When we got home, we jumped straight into lasagna making and Joe, Joanna, Greg, and I had a lovely dinner of that together. Since we lost track of the time, we had a brisk walk back up the hill in order to make it to campus in time to see A Scanner Darkly, which is based on a Philip K. Dick story (like Minority Report was). The rotoscoping they did on the live-action in the film made things a bit bizarre and tough to follow, but we decided that was probably the purpose, what with drugs and addiction being the primary topics of the story. As always, there was a twist, which I’m pleased to say I guessed before the big revelation at the end. Ah ha, my father would be so proud.

Back to the apartment in time for some SNL, which was not, I’m sure, as fantastically and unspeakably wonderful as I expect this weekend’s episode to be.

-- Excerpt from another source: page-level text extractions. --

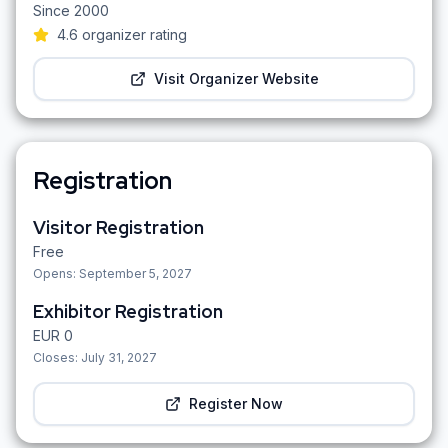
Since
2000
4.6
organizer rating
Visit Organizer Website
Registration
Visitor Registration
Free
Opens:
September 5, 2027
Exhibitor Registration
EUR
0
Closes:
July 31, 2027
Register Now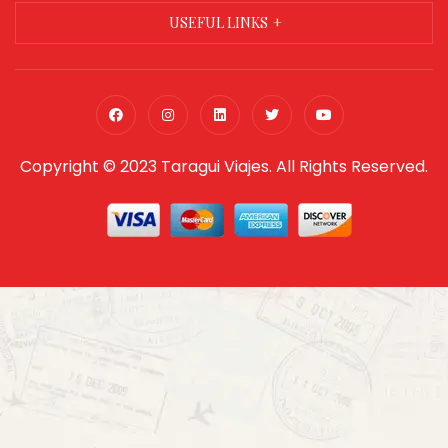
USEFUL LINKS
Copyright © 2023 Taragui Viajes. All Rights Reserved.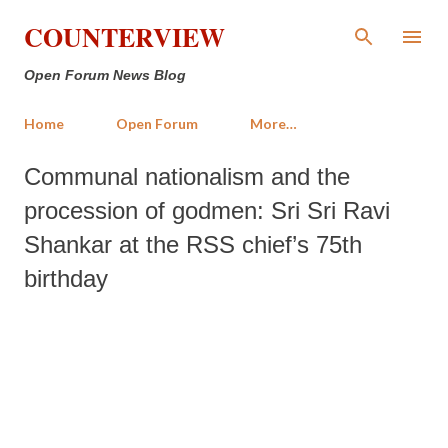
Skip to main content
COUNTERVIEW
Open Forum News Blog
Home
Open Forum
More…
Communal nationalism and the
procession of godmen: Sri Sri Ravi
Shankar at the RSS chief’s 75th
birthday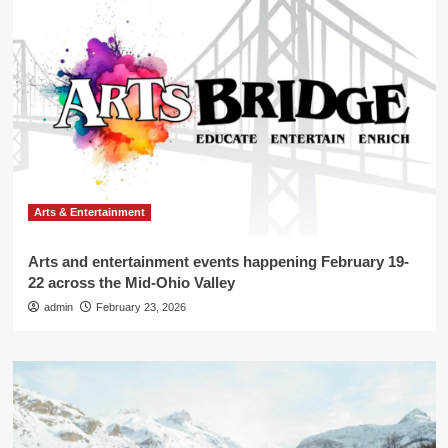
Arts & Entertainment
Arts and entertainment events happening February 19-
22 across the Mid-Ohio Valley
admin
February 23, 2026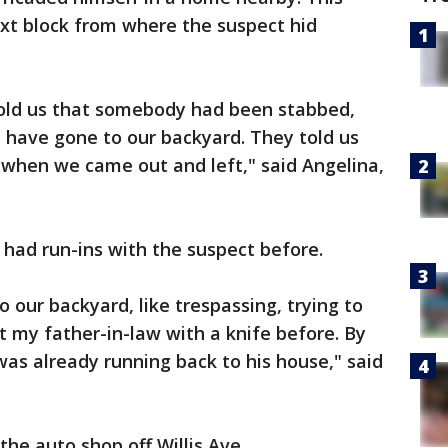
ext block from where the suspect hid
 told us that somebody had been stabbed,
t have gone to our backyard. They told us
 when we came out and left," said Angelina,
 had run-ins with the suspect before.
 our backyard, like trespassing, trying to
 my father-in-law with a knife before. By
as already running back to his house," said
he auto shop off Willis Ave.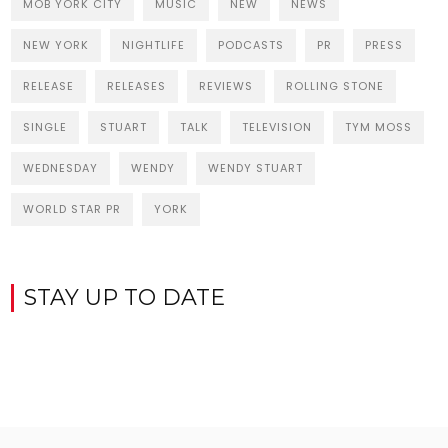
MOB YORK CITY
MUSIC
NEW
NEWS
NEW YORK
NIGHTLIFE
PODCASTS
PR
PRESS
RELEASE
RELEASES
REVIEWS
ROLLING STONE
SINGLE
STUART
TALK
TELEVISION
TYM MOSS
WEDNESDAY
WENDY
WENDY STUART
WORLD STAR PR
YORK
STAY UP TO DATE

I’m every so slightly looking forward to Hugh Laurie hosting.

Sunday was back to gray and rainy, which meant that Greg slept past nine, but I, thinking he might wake up like on Saturday, got up earlier. One of these days I’m going to write an ode to the sleep I’ve missed. Or something like that. I did eventually wake Greg up by starting to make blueberry muffins, but I think he forgave me. Joe joined us for breakfast, and, although Greg had to head off in the early afternoon, Joe ended up staying the entire day. I’m nice and distracting like that.

Jon got home and joined us for dinner, dessert (apple crisp!), and The Incredibles. All in all, a lovely weekend.

3 Responses to “Cornell In The Fall”


  • I did eventually wake Greg up by starting to make blueberry muffins, but I think he forgave me.

    Absolutely! Sorry if I annoyed you by staying insensible on your couch for so long.

    I’m going to have to try to make it back to my apartment in time for SNL this week. Your excitement is catching…

    And I see what you mean about deciphering the Altschrift. Some of the words are quite readable, but I have no clue about the seventh word in the last line in the first column of your image! “Ubsdyu(ss)” — where (ss) is that beta thing I can’t type — is the closest I can come, but that doesn’t seem too phonetically possible. Otherwise, I’m actually a bit surprised at the number of words I can pick out.

  • Oh wait — it’s “Ubschu(ss),” isn’t it. Kerning, anyone?

  • No, you didn’t annoy me. I annoyed myself ;-)

    That ‘beta-thing’ is written as a beta, actually. I don’t know what the proper spelling for it is in German, but we say ‘ess-zett’. And the word you’re looking at is, in fact, “Abschuß” or “Abschuss,” rather than “Ubschuss”. See what I mean about it being difficult to decipher? Even the letters you think you know aren’t what you think they are!